PROBLEMS AND TASKS =
A. From the solar receiver citation, return verbatim the passage starting with "doi:10.1016/j.applthermaleng.2016.06.031" and going on through "Bangalore, KS (India)".
B. According to the solar receiver citation, in which journal did the article appear?
C. For each statement, say whether it agrees with the solar receiver citation, answering yes or no and quoting the deciding words: (i) The article's OSTI ID is 1257788. (ii) Every listed author is affiliated with Sandia National Lab. (iii) The article is dated 2015.

____ EXTRACT

Coupled modeling of a directly heated tubular solar receiver for supercritical carbon dioxide Brayton cycle: Structural and creep-fatigue evaluation

Ortega, Jesus; Khivsara, Sagar; Christian, Joshua; Ho, Clifford; Dutta, Pradip

doi:10.1016/j.applthermaleng.2016.06.031

Title: Coupled modeling of a directly heated tubular solar receiver for supercritical carbon dioxide Brayton cycle: Structural and creep-fatigue evaluation

Journal Article · Mon Jun 06 00:00:00 EDT 2016 · Applied Thermal Engineering

DOI:https://doi.org/10.1016/j.applthermaleng.2016.06.031· OSTI ID:1257788

Ortega, Jesus ^[1]; Khivsara, Sagar ^[2]; Christian, Joshua ^[1]; Ho, Clifford ^[1]; Dutta, Pradip ^[2]

Sandia National Lab. (SNL-NM), Albuquerque, NM (United States)
Indian Inst. of Science, Bangalore, KS (India)

________
____ SUPPLIED DATA

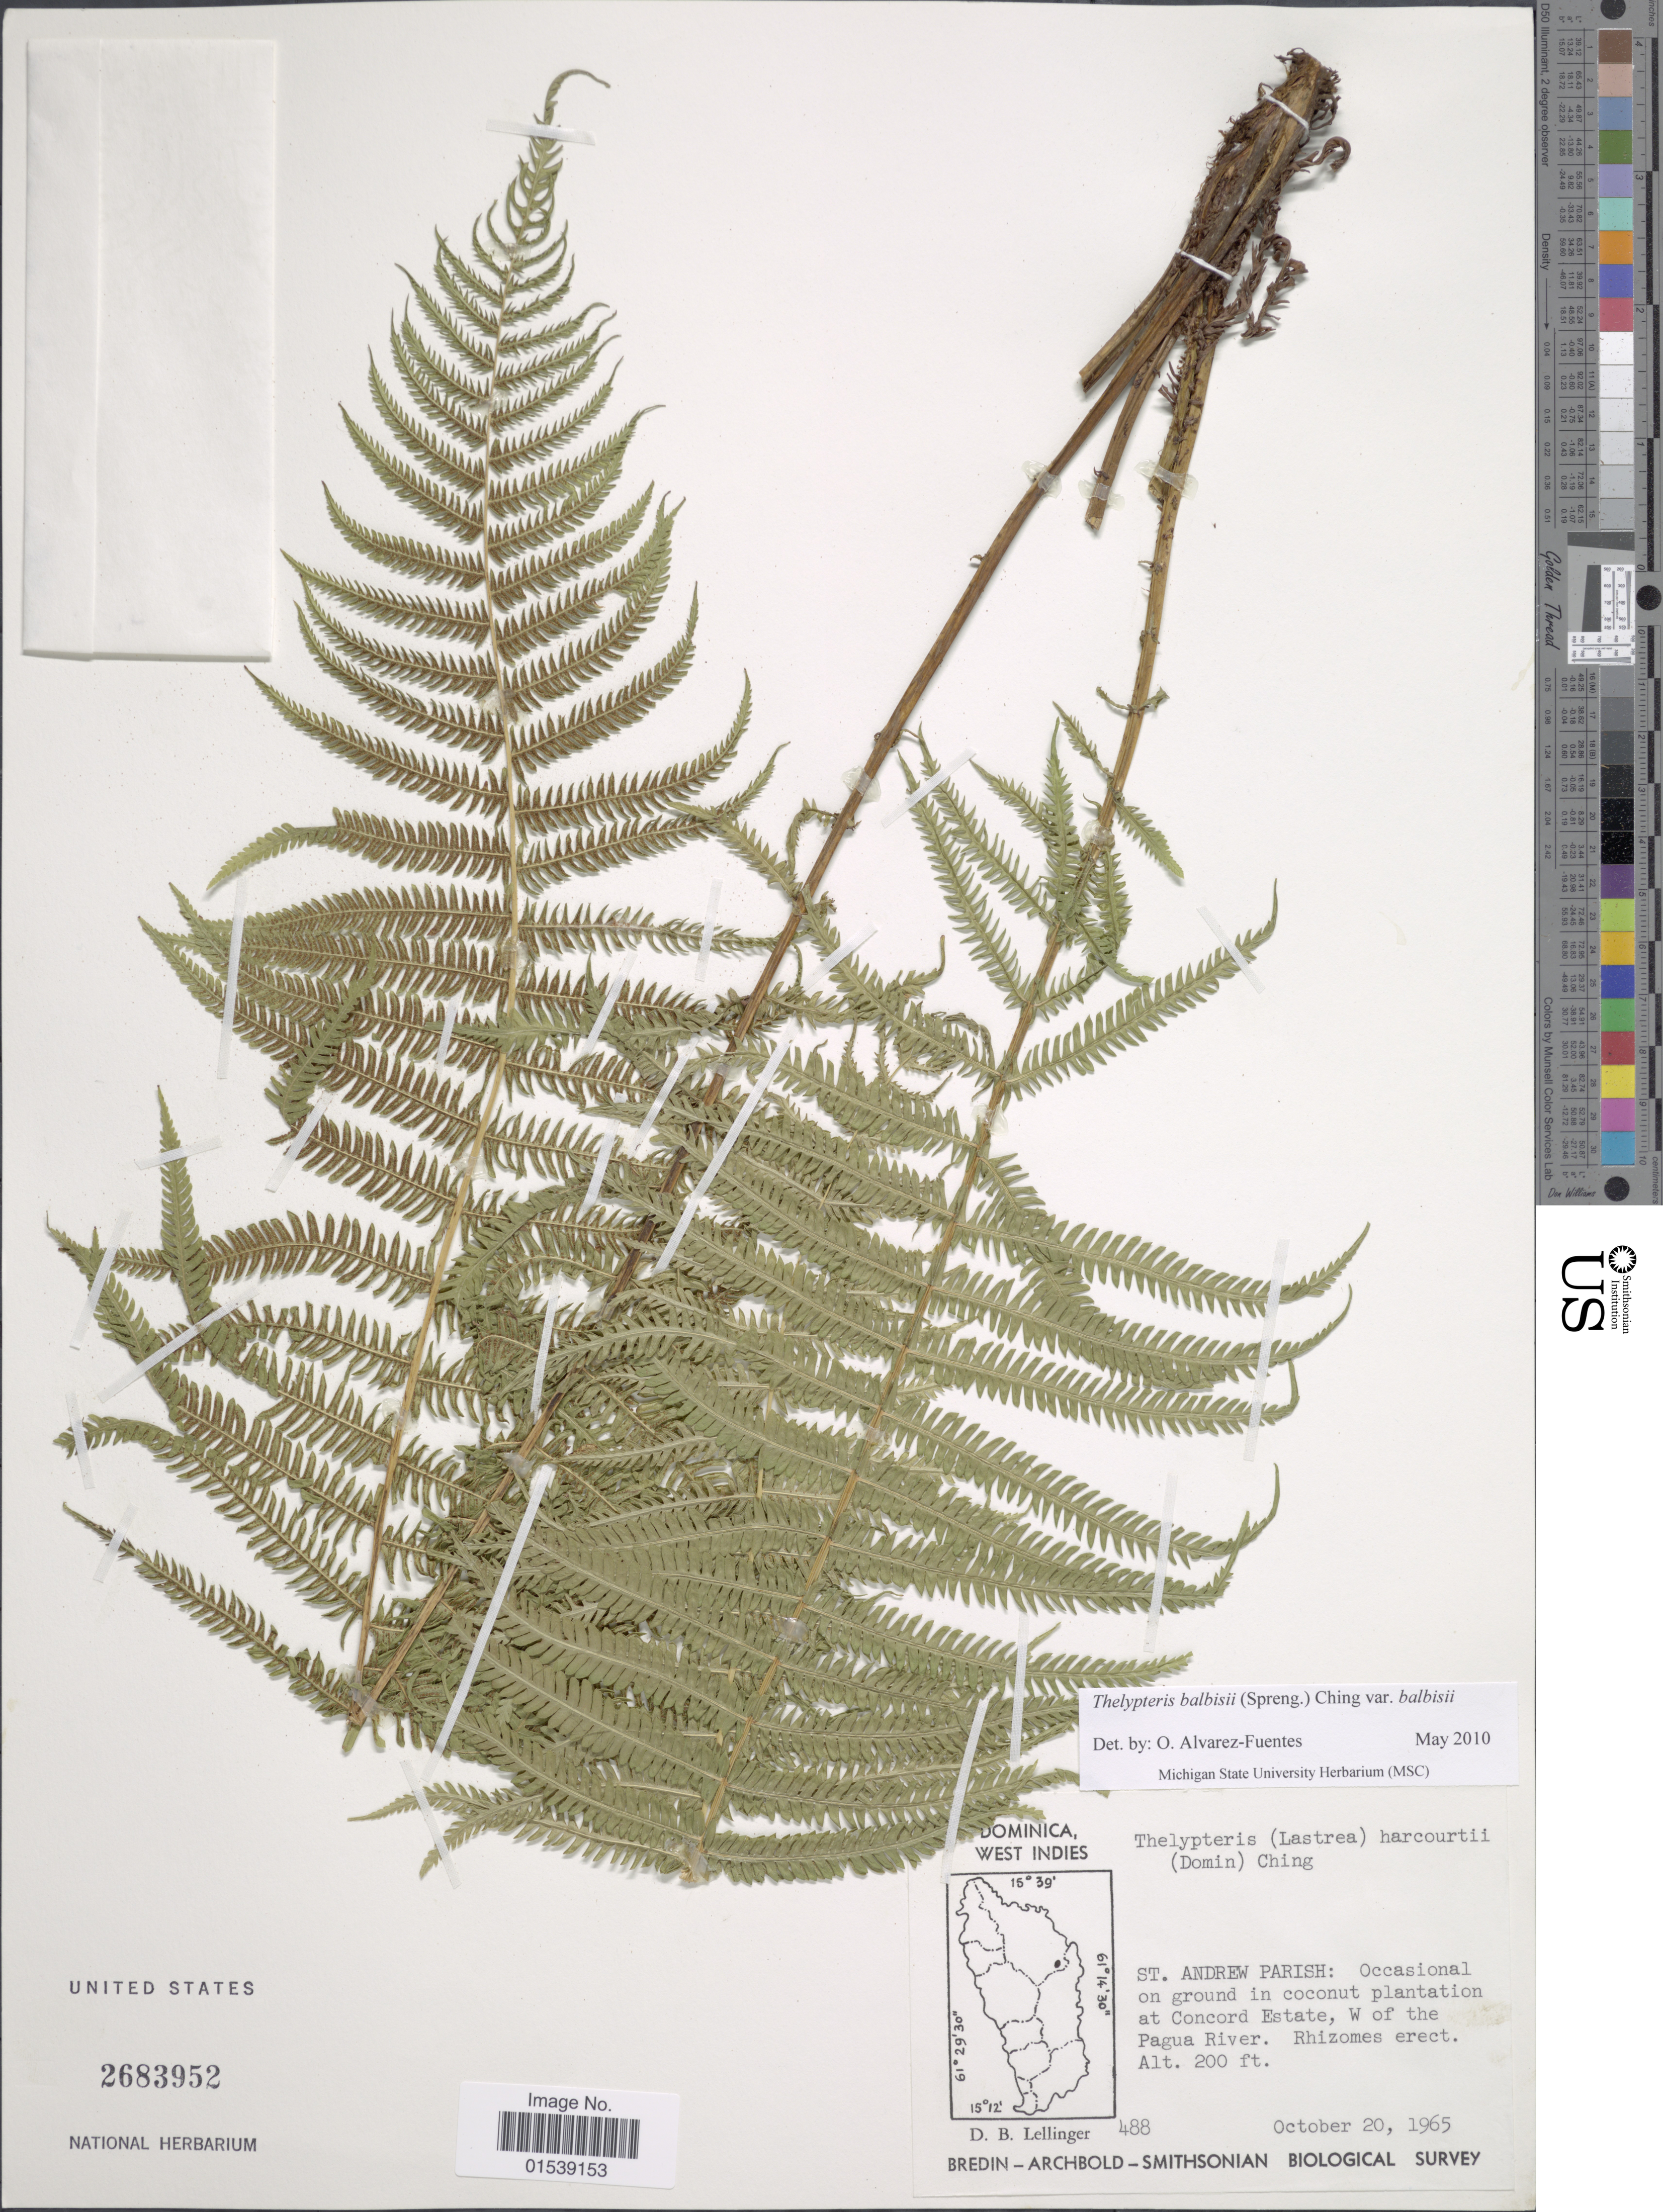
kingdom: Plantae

________

THE SOLUTIONS =
A.
doi:10.1016/j.applthermaleng.2016.06.031

Title: Coupled modeling of a directly heated tubular solar receiver for supercritical carbon dioxide Brayton cycle: Structural and creep-fatigue evaluation

Journal Article · Mon Jun 06 00:00:00 EDT 2016 · Applied Thermal Engineering

DOI:https://doi.org/10.1016/j.applthermaleng.2016.06.031· OSTI ID:1257788

Ortega, Jesus ^[1]; Khivsara, Sagar ^[2]; Christian, Joshua ^[1]; Ho, Clifford ^[1]; Dutta, Pradip ^[2]

Sandia National Lab. (SNL-NM), Albuquerque, NM (United States)
Indian Inst. of Science, Bangalore, KS (India)

B. Applied Thermal Engineering

C.
(i) Yes: "OSTI ID:1257788"
(ii) No: "Khivsara, Sagar ^[2]" and "Dutta, Pradip ^[2]", with affiliation 2 being "Indian Inst. of Science, Bangalore, KS (India)"
(iii) No: "Mon Jun 06 00:00:00 EDT 2016"